#### Records for this exercise:
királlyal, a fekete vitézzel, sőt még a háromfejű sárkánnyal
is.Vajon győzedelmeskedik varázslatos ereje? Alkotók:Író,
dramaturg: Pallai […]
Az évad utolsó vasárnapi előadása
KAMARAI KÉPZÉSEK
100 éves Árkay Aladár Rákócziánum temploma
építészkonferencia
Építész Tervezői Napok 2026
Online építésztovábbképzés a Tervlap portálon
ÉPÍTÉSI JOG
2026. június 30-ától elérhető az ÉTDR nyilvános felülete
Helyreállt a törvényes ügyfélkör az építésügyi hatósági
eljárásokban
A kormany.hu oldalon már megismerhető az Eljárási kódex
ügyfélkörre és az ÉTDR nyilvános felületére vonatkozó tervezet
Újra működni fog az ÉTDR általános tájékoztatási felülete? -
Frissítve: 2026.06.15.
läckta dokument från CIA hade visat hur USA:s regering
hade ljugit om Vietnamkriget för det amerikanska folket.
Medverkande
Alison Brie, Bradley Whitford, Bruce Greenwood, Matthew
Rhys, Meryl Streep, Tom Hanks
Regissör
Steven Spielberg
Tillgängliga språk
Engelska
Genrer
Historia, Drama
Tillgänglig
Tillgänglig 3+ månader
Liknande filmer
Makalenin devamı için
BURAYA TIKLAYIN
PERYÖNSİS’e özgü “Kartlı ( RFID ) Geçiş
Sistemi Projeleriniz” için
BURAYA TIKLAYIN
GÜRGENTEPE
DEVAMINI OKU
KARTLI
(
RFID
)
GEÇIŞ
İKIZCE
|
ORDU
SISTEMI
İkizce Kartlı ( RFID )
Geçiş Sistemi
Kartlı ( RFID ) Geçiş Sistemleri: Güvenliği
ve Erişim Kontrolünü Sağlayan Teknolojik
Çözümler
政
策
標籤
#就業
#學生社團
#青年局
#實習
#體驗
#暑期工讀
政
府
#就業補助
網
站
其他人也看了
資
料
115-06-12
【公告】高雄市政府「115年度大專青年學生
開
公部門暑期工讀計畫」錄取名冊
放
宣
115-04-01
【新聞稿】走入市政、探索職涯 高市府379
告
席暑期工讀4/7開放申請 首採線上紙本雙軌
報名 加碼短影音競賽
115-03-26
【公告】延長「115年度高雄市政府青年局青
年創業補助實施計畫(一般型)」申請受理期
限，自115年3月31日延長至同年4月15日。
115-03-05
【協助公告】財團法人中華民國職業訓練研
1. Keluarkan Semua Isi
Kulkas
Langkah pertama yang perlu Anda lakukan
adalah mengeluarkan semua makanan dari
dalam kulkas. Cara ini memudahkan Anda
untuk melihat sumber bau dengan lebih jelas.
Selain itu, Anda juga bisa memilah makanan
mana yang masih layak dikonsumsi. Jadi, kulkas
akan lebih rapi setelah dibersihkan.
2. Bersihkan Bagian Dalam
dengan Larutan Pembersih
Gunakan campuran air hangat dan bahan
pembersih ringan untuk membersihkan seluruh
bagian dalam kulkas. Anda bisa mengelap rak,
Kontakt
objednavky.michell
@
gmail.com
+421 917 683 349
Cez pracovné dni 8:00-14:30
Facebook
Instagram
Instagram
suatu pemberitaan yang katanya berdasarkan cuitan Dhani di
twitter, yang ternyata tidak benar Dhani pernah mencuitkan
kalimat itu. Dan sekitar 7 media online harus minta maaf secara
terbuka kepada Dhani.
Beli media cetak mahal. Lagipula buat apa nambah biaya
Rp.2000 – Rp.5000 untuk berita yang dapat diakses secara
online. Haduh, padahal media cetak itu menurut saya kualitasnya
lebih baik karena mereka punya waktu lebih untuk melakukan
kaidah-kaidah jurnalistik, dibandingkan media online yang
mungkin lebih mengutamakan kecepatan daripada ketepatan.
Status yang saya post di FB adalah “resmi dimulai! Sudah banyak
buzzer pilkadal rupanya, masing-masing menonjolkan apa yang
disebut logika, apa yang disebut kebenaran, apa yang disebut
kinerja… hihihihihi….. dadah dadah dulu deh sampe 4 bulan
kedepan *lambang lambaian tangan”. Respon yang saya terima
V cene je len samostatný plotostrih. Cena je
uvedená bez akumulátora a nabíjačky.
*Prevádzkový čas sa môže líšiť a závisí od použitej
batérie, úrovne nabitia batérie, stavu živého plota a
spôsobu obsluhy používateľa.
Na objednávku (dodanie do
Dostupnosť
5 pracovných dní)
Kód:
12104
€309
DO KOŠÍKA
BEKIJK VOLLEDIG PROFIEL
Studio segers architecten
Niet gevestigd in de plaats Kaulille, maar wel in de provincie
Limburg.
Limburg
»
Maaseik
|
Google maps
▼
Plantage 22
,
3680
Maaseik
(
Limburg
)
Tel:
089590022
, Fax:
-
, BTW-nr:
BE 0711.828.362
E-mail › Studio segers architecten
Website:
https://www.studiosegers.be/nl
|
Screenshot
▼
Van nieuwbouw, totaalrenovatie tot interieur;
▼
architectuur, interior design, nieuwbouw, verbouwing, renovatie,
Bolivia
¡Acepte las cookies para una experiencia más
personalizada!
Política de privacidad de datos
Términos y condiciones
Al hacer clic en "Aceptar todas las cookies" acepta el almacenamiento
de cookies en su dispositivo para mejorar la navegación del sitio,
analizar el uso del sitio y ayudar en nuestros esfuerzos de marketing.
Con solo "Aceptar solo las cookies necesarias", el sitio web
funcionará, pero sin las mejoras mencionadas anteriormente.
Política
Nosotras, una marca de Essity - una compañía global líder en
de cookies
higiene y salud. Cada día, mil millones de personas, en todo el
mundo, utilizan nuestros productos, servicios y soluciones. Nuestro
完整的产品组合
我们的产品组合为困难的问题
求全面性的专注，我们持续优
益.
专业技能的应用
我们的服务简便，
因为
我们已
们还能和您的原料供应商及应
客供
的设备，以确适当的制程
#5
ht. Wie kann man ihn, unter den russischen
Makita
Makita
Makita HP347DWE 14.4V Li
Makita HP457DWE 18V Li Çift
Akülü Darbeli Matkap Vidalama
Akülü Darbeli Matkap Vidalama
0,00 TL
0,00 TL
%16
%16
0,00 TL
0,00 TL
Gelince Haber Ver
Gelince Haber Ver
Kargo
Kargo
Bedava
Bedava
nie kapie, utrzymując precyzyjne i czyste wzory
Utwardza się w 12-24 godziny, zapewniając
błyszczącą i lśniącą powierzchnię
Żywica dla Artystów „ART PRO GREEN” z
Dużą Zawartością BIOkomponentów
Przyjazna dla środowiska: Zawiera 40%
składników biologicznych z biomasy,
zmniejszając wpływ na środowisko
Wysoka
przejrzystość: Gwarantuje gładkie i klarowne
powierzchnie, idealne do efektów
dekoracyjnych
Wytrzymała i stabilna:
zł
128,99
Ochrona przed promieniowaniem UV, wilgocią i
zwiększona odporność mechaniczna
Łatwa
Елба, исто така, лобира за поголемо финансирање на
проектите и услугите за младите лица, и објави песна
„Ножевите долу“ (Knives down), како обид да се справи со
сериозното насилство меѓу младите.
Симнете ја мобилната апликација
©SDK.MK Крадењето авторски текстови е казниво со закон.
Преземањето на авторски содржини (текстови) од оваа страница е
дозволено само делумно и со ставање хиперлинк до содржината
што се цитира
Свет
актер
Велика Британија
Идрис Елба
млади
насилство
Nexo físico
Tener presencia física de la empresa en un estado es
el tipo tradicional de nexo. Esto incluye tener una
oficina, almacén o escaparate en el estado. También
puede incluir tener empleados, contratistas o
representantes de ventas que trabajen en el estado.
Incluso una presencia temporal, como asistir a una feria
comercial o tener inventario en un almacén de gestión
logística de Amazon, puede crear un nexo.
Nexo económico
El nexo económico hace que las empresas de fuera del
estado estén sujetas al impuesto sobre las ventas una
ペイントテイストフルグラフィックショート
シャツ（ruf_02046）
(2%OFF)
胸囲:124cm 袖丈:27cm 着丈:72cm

#### What you need to do:
Please return, word for word, the part of the entries that opens with their very first line and closes with the line containing "Geçiş Sistemi", including both of those lines.

#### Worked solution:
királlyal, a fekete vitézzel, sőt még a háromfejű sárkánnyal
is.Vajon győzedelmeskedik varázslatos ereje? Alkotók:Író,
dramaturg: Pallai […]
Az évad utolsó vasárnapi előadása
KAMARAI KÉPZÉSEK
100 éves Árkay Aladár Rákócziánum temploma
építészkonferencia
Építész Tervezői Napok 2026
Online építésztovábbképzés a Tervlap portálon
ÉPÍTÉSI JOG
2026. június 30-ától elérhető az ÉTDR nyilvános felülete
Helyreállt a törvényes ügyfélkör az építésügyi hatósági
eljárásokban
A kormany.hu oldalon már megismerhető az Eljárási kódex
ügyfélkörre és az ÉTDR nyilvános felületére vonatkozó tervezet
Újra működni fog az ÉTDR általános tájékoztatási felülete? -
Frissítve: 2026.06.15.
läckta dokument från CIA hade visat hur USA:s regering
hade ljugit om Vietnamkriget för det amerikanska folket.
Medverkande
Alison Brie, Bradley Whitford, Bruce Greenwood, Matthew
Rhys, Meryl Streep, Tom Hanks
Regissör
Steven Spielberg
Tillgängliga språk
Engelska
Genrer
Historia, Drama
Tillgänglig
Tillgänglig 3+ månader
Liknande filmer
Makalenin devamı için
BURAYA TIKLAYIN
PERYÖNSİS’e özgü “Kartlı ( RFID ) Geçiş
Sistemi Projeleriniz” için
BURAYA TIKLAYIN
GÜRGENTEPE
DEVAMINI OKU
KARTLI
(
RFID
)
GEÇIŞ
İKIZCE
|
ORDU
SISTEMI
İkizce Kartlı ( RFID )
Geçiş Sistemi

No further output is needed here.